What you need to do:
Search the listing for "indirectement" and copy every line where it appears.

Source records:
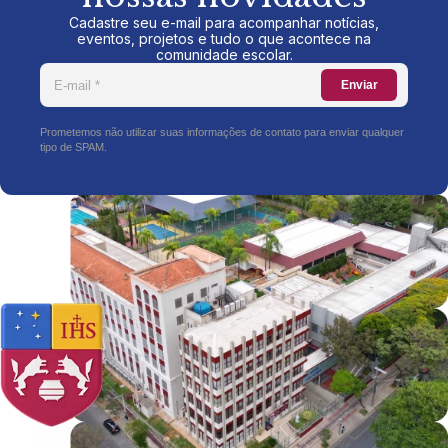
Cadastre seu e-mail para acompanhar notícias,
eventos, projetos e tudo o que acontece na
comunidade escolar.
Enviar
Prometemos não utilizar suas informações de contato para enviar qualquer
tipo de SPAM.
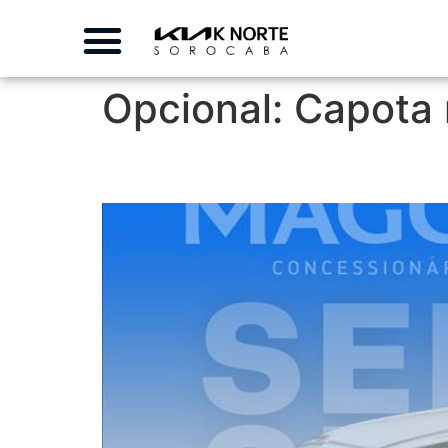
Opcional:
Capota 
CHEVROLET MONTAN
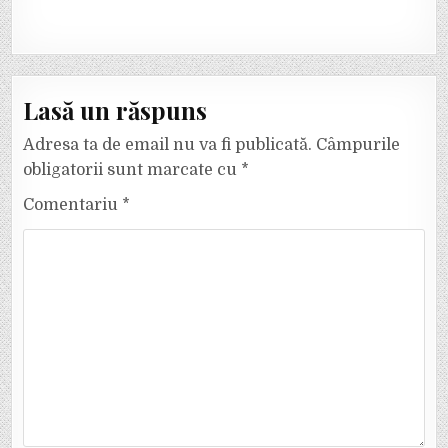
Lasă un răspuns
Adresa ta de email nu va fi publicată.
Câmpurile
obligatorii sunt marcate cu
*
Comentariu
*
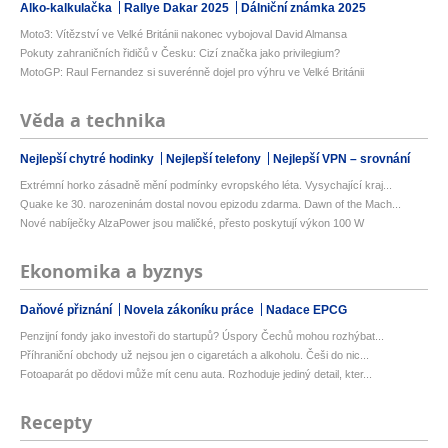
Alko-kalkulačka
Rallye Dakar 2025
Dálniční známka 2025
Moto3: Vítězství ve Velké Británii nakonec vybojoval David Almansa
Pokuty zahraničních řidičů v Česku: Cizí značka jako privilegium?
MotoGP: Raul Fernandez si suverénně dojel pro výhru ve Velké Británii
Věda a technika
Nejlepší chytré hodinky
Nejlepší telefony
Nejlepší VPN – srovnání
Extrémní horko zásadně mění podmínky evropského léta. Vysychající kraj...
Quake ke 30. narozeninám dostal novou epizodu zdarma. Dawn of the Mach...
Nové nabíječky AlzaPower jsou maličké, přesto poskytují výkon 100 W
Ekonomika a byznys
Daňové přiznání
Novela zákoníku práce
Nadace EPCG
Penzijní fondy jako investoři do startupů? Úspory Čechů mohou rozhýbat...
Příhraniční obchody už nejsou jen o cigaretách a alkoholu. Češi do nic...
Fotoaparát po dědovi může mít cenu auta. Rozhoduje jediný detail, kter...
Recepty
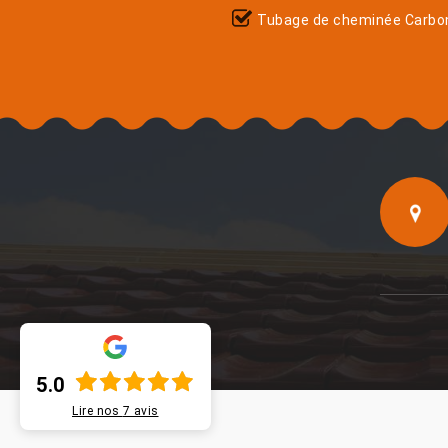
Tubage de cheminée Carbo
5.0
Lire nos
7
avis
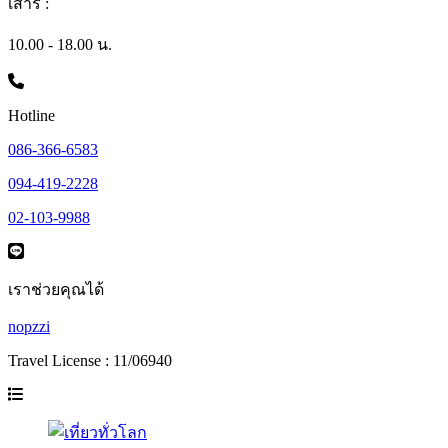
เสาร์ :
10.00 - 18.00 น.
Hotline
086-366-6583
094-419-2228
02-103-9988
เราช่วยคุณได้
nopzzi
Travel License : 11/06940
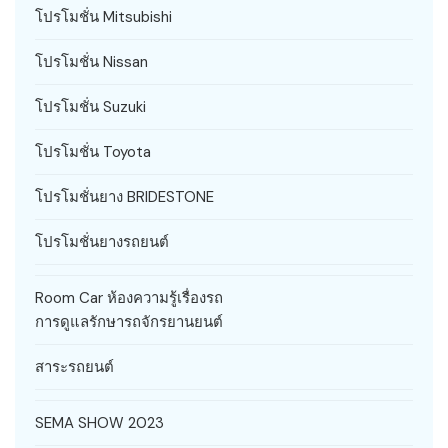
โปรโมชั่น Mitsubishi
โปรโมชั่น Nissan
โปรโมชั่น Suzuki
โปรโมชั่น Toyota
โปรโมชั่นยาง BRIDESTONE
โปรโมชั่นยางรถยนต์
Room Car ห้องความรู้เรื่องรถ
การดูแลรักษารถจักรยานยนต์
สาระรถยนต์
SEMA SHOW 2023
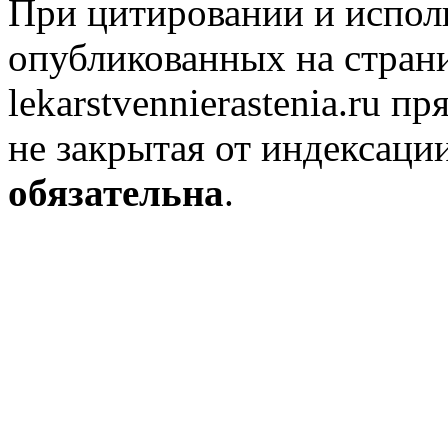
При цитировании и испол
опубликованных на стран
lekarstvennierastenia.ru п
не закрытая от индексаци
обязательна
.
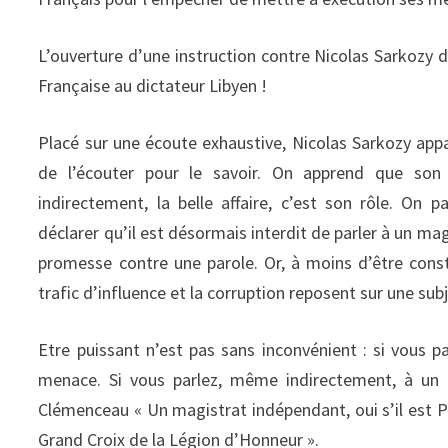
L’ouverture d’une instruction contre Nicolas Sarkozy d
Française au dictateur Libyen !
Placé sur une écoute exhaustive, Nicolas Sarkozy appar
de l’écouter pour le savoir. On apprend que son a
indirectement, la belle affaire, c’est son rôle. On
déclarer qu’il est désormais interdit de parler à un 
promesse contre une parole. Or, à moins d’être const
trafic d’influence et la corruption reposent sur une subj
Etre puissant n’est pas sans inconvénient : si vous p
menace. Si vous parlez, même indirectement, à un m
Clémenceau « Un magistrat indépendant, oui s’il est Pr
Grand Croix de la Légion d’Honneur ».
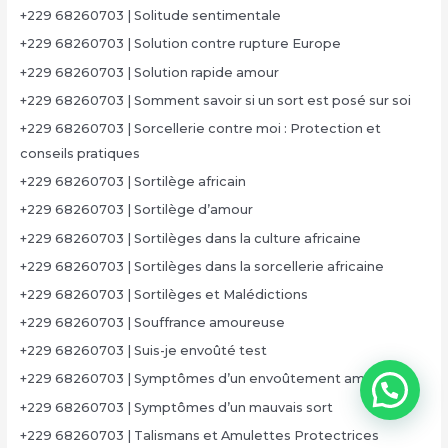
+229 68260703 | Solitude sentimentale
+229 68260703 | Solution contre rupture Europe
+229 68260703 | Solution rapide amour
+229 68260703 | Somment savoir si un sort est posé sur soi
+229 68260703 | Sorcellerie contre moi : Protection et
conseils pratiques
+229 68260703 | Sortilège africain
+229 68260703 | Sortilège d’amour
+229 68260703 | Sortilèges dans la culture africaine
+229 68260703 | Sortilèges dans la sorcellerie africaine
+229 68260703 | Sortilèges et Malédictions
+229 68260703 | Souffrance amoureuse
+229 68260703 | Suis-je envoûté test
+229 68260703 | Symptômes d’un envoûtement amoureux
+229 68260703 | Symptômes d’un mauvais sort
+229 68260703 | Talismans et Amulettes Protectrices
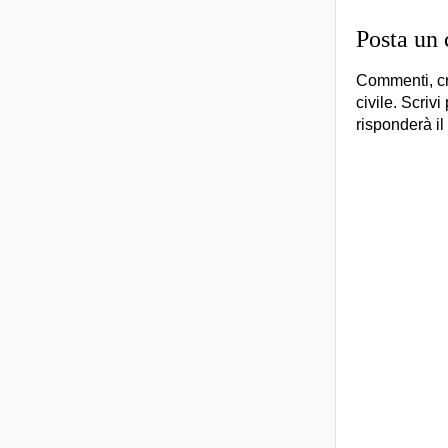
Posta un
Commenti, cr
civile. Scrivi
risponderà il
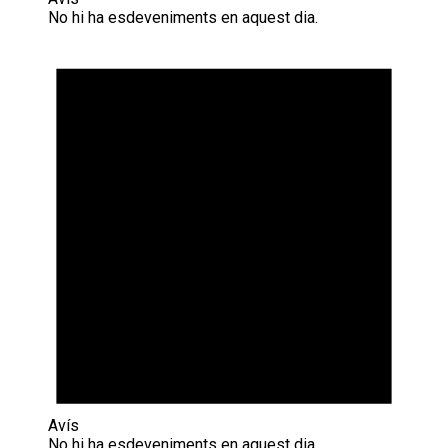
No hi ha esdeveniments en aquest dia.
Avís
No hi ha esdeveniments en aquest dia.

Answer box:
indirectement, la belle affaire, c’est son rôle. On
menace. Si vous parlez, même indirectement, à un m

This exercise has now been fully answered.